What workers care about above all—even more than they care about other people’s salaries—is the system’s fairness, says Dow Scott, a professor at Loyola University Chicago’s Quinlan School of Business. They want to understand a company’s policies and structures for defining pay grades. When these things make sense, employees feel encouraged, Swody says. For instance, she cites a study showing that employees work harder when they find out that their managers make more money than they do.

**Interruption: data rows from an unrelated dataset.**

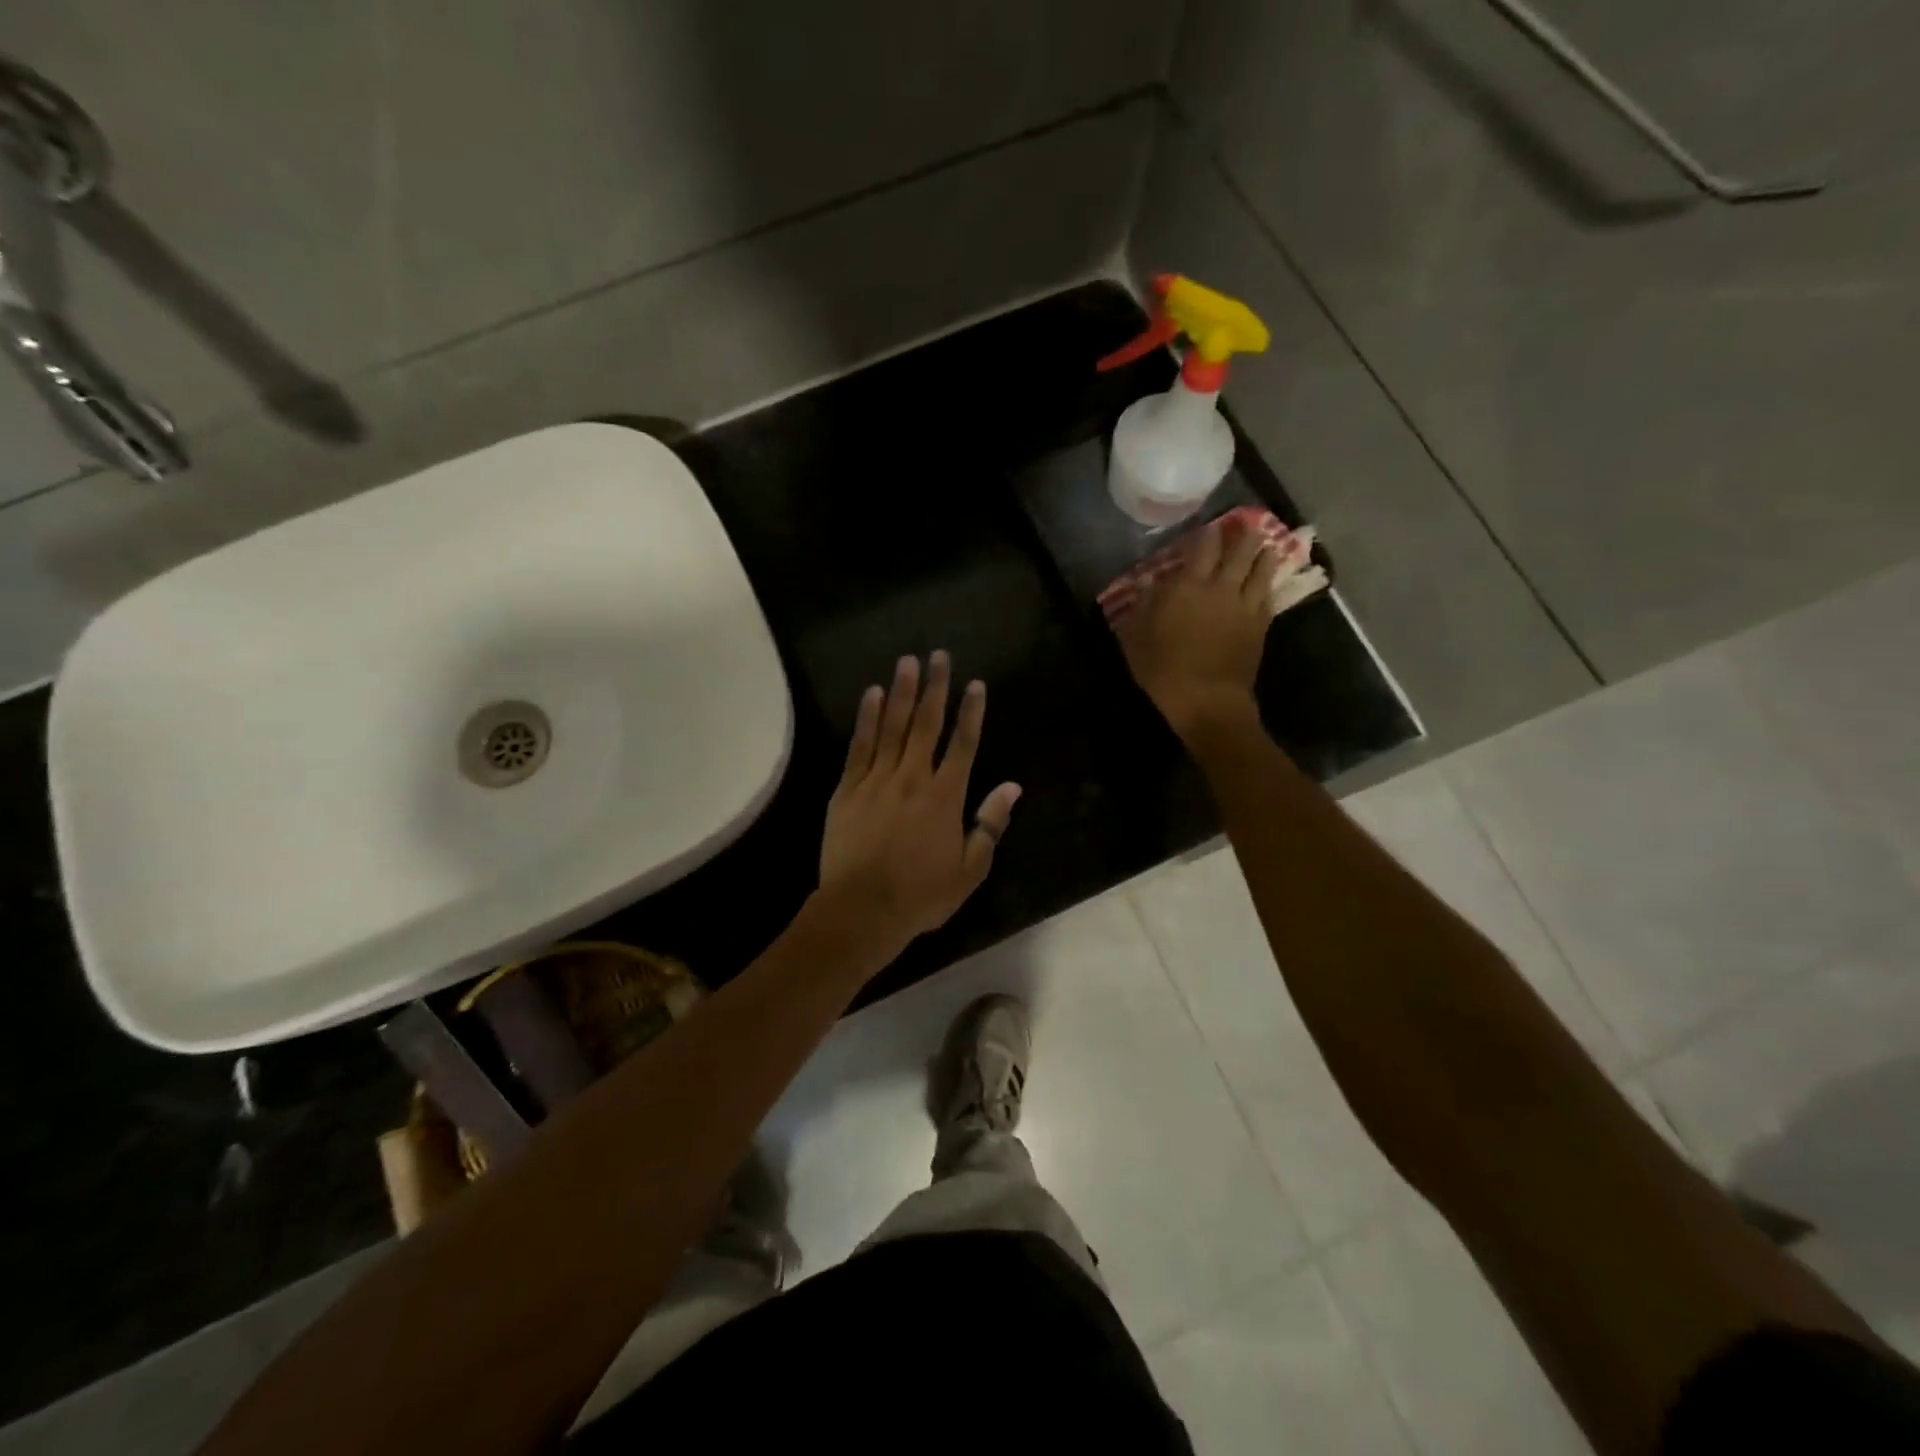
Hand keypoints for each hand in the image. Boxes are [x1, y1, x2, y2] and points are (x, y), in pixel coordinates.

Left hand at [818, 652, 1021, 956]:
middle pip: (927, 724)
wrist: (862, 909)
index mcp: (945, 796)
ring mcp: (877, 780)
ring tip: (907, 661)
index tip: (975, 684)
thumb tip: (1012, 787)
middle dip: (935, 687)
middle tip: (938, 655)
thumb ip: (990, 825)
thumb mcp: (970, 870)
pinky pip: (860, 746)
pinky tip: (871, 695)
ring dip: (901, 692)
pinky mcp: (847, 789)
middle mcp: (913, 778)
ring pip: (892, 727)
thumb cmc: (921, 895)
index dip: (971, 712)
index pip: (963, 744)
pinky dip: (866, 719)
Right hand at [1115, 516, 1280, 742]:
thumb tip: (1148, 583)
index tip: (1207, 524)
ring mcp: (1244, 606)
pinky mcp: (1260, 626)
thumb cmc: (1163, 669)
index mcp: (1188, 586)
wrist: (1207, 700)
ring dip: (1264, 554)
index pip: (1202, 548)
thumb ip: (1142, 607)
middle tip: (1247, 523)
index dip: (1206, 532)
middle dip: (1243, 535)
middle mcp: (1220, 588)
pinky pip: (1268, 597)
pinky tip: (1269, 582)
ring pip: (1260, 570)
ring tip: (1267, 545)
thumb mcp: (1135, 638)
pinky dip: (1269, 585)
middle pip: (1238, 552)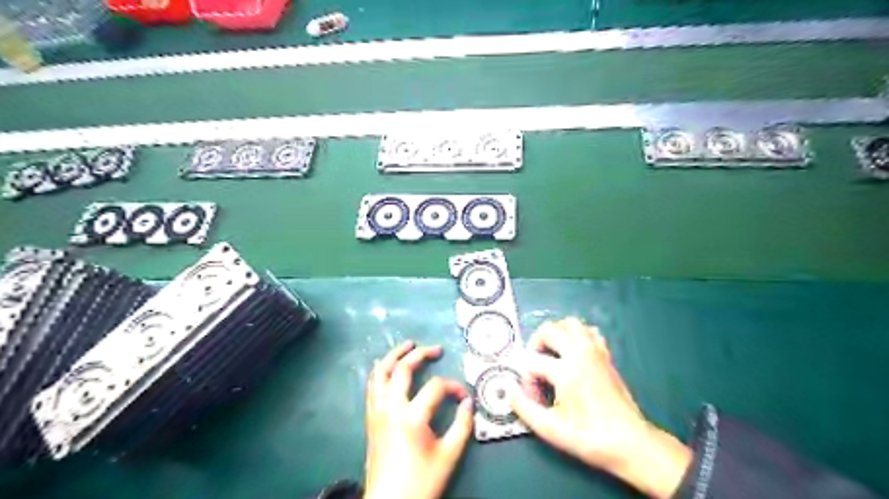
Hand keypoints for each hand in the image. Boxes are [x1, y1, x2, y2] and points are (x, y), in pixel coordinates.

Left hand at [362, 340, 470, 498]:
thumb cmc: (421, 481)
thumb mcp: (449, 456)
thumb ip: (462, 426)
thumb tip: (469, 403)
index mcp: (412, 416)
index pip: (436, 387)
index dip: (454, 387)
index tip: (464, 397)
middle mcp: (391, 407)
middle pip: (402, 368)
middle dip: (420, 354)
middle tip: (435, 349)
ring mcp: (377, 411)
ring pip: (381, 373)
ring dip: (394, 355)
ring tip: (407, 345)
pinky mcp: (370, 418)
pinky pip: (372, 386)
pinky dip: (380, 371)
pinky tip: (386, 367)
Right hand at [511, 320, 690, 498]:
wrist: (631, 443)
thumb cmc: (590, 437)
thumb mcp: (550, 429)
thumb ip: (524, 408)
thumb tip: (510, 391)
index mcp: (566, 371)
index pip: (532, 361)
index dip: (526, 379)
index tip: (533, 398)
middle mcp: (580, 354)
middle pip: (549, 329)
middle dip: (535, 344)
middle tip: (535, 365)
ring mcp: (596, 352)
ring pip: (571, 323)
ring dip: (556, 333)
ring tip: (552, 354)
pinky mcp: (606, 356)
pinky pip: (590, 332)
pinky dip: (578, 335)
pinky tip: (574, 353)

Experts say it’s essential for leaders to contextualize the numbers for their workers—which is to say, those leaders had better have good and sensible reasons to account for their decisions on compensation. And honesty will matter—“no bull,” says Feiner. Certainly, the stakes are high: A pay scale that’s regarded as logical and fair can actually benefit an organization and its workers, because it incentivizes hard work. A biased pay scale can have the opposite effect. As Korn Ferry’s McMullen sees it, pay scales at many firms are a “bouillabaisse of opacity.” Companies may need to restructure their comp programs, making them more transparent, in order to build trust and credibility with their employees. “Organizations that can’t be transparent with a reward program rest on a shaky foundation,” he says.
Even with a rational pay system, awkwardness is inevitable. Feiner describes a hypothetical encounter with an aggrieved employee who complains that a coworker—who hasn’t been with the company as long—earns $50,000 more. In this situation, Feiner says, a thoughtful leader won’t deny or deflect. They’ll explain that the state of the market necessitated paying the coworker a higher salary. Then they’ll offer realistic encouragement: They might say that the employee, given the excellent quality of their work, can reasonably expect to pull even with the coworker within a year or two.
All of this is uncharted territory that leaders will have to map out very clearly and coherently for their subordinates. “A lot of managers struggle with being able to tell a good story to their employee,” says McMullen. Leaders will have to be far better prepared than a colleague Scott describes, a senior rewards leader at a major firm. One day, the colleague arrived at his office to discover two employees waiting for him. He was startled; he hadn’t ever had direct contact with employees before. But these two workers had found his office, and they wanted him to explain why they were getting paid different salaries to do the same job. “He told me he was just fit to be tied,” Scott says.